Reading: Jonah 3: 1-5 & 10

Verse Ten: “He had compassion and did not bring upon them the destruction He had threatened”.

Today we pick up the story of Jonah part way through.  Jonah has already been told to go to Nineveh, fled the other direction, been tossed into the sea during a fierce storm, been swallowed by a fish, prayed to God, and was vomited on to dry land.  This is Jonah 1 and 2 in a nutshell.  Our passage today begins with God speaking a second time to Jonah, instructing him to go to the great city of Nineveh to give a message which calls for their repentance.

Nineveh is a great city with over 120,000 residents.  Our passage tells us that it takes three days to visit the city.  We also learn that it is a city of wickedness.  God calls Jonah to go to save the city from destruction.  This is the first indication of God’s compassionate love.  God desires for the city to turn from its evil ways.  God’s compassionate love is also shown to Jonah as God is willing to tell him a second time to go to Nineveh.  God could have let Jonah drown and found another messenger.

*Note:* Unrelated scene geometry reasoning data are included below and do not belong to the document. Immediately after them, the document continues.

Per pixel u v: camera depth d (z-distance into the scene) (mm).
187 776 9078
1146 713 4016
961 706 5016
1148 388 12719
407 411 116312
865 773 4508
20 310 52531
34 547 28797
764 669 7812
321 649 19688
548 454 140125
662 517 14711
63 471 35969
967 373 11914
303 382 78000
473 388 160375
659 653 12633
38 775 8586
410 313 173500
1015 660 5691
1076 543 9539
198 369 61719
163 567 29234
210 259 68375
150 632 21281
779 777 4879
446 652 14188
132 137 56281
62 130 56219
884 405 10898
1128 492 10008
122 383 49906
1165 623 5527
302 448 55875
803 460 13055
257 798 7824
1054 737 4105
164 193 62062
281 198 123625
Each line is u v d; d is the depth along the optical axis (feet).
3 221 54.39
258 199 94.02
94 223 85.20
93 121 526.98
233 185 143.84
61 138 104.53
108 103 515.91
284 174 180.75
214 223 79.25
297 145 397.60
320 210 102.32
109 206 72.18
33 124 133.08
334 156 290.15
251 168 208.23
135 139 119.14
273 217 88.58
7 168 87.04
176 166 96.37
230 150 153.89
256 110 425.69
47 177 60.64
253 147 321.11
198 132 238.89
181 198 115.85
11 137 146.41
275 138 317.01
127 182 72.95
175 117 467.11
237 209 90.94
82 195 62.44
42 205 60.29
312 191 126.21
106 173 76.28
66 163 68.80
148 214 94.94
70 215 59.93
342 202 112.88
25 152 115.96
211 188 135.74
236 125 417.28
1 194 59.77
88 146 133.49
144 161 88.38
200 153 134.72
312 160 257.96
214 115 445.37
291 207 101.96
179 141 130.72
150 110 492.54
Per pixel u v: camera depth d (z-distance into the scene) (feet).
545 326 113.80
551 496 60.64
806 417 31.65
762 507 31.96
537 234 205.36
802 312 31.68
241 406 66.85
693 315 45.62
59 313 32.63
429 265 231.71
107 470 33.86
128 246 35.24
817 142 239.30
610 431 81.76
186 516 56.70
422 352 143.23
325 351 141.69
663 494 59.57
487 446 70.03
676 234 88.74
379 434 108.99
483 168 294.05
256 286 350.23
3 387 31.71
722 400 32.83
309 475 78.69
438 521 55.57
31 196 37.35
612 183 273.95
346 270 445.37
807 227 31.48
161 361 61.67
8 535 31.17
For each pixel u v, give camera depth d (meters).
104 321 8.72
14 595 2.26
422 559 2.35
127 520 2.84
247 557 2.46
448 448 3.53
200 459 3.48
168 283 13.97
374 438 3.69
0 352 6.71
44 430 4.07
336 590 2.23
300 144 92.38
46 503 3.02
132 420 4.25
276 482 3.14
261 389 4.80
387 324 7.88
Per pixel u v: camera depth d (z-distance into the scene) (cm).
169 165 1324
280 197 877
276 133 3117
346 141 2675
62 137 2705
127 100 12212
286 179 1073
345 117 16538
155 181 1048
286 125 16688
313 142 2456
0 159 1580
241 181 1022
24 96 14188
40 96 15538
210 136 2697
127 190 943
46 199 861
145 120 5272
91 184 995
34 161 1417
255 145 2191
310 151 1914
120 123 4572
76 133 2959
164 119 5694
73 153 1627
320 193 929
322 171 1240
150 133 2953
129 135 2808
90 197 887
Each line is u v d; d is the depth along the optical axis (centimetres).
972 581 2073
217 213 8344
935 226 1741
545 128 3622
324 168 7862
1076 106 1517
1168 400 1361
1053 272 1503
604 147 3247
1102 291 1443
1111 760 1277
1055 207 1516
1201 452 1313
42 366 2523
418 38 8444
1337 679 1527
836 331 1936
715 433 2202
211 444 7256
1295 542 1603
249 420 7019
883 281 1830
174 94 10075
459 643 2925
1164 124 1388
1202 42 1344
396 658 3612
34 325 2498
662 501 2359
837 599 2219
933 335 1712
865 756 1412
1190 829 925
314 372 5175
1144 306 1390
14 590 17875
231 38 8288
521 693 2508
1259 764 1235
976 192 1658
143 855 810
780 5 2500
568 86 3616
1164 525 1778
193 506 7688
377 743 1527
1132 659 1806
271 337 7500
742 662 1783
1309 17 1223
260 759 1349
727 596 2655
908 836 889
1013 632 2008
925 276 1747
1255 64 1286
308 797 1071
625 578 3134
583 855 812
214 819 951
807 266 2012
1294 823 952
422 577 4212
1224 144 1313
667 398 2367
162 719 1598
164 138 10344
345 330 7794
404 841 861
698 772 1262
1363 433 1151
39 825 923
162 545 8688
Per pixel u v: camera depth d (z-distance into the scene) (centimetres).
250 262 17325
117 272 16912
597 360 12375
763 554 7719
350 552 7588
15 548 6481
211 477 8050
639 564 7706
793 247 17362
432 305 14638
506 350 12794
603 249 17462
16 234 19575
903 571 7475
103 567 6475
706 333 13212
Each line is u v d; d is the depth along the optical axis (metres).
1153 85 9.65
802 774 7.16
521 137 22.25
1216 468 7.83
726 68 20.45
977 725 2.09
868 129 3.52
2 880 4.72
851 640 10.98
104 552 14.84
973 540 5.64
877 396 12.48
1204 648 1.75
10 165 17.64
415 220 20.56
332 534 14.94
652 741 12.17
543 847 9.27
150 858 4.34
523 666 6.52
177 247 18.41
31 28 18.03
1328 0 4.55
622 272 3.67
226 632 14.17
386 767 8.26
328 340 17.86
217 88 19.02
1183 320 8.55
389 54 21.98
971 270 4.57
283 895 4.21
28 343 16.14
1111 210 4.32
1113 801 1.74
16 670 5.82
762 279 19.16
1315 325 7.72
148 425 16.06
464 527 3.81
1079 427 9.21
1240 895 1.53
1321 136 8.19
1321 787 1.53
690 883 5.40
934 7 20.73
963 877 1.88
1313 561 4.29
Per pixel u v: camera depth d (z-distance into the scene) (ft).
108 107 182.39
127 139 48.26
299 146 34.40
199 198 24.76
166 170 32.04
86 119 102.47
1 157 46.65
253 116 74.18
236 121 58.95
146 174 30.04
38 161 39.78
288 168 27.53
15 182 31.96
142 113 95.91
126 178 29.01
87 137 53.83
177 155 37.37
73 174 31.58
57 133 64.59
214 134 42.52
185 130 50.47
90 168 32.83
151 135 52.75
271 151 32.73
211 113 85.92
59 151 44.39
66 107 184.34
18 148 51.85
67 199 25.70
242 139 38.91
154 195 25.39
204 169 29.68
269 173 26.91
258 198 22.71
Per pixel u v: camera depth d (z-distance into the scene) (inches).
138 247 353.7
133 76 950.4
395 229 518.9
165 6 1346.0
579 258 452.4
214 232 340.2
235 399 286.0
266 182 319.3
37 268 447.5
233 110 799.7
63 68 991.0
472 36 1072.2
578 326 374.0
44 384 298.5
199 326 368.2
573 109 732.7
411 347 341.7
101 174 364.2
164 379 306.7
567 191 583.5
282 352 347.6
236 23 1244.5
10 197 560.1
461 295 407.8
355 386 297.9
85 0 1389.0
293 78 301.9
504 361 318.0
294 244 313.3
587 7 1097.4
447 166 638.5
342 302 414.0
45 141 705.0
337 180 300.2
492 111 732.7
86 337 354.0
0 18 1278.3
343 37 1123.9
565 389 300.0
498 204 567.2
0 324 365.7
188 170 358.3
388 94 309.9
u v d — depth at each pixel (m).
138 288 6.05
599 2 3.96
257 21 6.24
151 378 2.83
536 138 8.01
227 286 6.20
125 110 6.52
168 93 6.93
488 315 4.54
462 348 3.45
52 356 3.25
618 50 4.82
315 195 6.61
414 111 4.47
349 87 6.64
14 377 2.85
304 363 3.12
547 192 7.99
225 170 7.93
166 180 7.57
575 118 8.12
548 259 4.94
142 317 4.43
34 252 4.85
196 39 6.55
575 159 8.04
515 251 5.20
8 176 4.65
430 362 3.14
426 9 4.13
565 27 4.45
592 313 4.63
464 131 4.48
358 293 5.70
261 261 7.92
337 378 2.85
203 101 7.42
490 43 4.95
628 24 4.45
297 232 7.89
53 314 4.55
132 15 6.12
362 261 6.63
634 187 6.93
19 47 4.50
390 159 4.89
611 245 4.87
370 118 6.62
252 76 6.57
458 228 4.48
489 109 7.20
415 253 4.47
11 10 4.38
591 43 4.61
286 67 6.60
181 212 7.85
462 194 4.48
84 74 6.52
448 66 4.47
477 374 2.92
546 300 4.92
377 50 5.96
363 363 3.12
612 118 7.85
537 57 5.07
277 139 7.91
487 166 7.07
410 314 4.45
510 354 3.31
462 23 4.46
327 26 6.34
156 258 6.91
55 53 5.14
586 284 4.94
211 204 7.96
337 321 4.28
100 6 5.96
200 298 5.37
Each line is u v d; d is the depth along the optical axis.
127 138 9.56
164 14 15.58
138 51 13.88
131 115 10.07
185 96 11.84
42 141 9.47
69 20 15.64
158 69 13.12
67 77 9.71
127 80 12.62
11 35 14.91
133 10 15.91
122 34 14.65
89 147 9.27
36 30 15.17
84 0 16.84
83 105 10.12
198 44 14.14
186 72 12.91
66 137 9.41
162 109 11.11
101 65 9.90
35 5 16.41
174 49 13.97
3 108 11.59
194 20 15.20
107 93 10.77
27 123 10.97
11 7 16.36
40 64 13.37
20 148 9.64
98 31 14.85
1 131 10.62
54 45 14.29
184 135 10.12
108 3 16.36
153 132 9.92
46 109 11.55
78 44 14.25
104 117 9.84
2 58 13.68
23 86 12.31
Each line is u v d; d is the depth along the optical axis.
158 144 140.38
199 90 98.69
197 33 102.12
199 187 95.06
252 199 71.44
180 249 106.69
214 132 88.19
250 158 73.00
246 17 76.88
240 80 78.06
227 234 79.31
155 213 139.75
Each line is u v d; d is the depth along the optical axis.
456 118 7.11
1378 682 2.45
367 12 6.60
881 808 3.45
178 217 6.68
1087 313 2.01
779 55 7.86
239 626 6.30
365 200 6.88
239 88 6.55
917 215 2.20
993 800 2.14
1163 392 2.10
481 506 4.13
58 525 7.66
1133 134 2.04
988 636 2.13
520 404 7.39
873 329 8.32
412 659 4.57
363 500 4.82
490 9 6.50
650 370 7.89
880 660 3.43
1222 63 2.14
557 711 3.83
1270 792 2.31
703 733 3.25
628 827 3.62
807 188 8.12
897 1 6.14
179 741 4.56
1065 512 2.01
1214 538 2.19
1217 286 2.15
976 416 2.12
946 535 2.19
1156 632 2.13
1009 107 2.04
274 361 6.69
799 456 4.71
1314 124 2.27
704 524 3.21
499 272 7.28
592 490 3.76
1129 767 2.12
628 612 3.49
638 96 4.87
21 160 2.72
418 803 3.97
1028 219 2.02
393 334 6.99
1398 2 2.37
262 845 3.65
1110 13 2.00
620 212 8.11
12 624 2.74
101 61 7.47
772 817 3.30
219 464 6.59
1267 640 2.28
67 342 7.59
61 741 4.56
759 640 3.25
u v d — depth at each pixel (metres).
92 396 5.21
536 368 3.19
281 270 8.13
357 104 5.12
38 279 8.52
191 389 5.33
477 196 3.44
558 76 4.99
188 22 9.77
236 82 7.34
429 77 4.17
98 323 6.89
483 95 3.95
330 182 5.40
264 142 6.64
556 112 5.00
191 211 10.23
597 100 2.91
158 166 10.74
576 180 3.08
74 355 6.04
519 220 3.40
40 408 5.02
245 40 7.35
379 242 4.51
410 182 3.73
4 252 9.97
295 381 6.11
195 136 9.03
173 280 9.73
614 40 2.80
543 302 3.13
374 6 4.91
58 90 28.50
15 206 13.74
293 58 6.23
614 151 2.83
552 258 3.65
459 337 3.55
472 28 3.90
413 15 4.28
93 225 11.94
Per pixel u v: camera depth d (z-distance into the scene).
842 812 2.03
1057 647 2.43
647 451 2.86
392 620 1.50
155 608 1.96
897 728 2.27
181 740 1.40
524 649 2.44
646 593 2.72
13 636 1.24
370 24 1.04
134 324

Jonah goes to Nineveh and preached, “Forty more days and Nineveh will be over turned”.  The people believe God and a citywide fast is declared by the king.  The people also put on sackcloth as a sign of their repentance.  The king led the people to do this in hope that God would be compassionate and would relent.  In verse ten we read, “He had compassion and did not bring upon them the destruction He had threatened”.  God delivered the second chance that He wanted to give the city.  The story does not end here either.  God still has some work to do with Jonah.  Even though God’s purposes for Nineveh have been completed, God still loves Jonah and goes on to show that.

In the continuing work that God does with Jonah we come to see that God not only gives Jonah a second chance, but also a third…  God does not give up on Jonah.  He continues to bring Jonah along, ever shaping him into who he was created to be.  This is a beautiful thing about our God.  He continues to do the same thing for each and every one of us.  In His great love, God works and works and works to help us along our Christian walk.  He never gives up on us.  It is a beautiful thing.  Thanks be to God for His never-ending compassionate love for you and for me.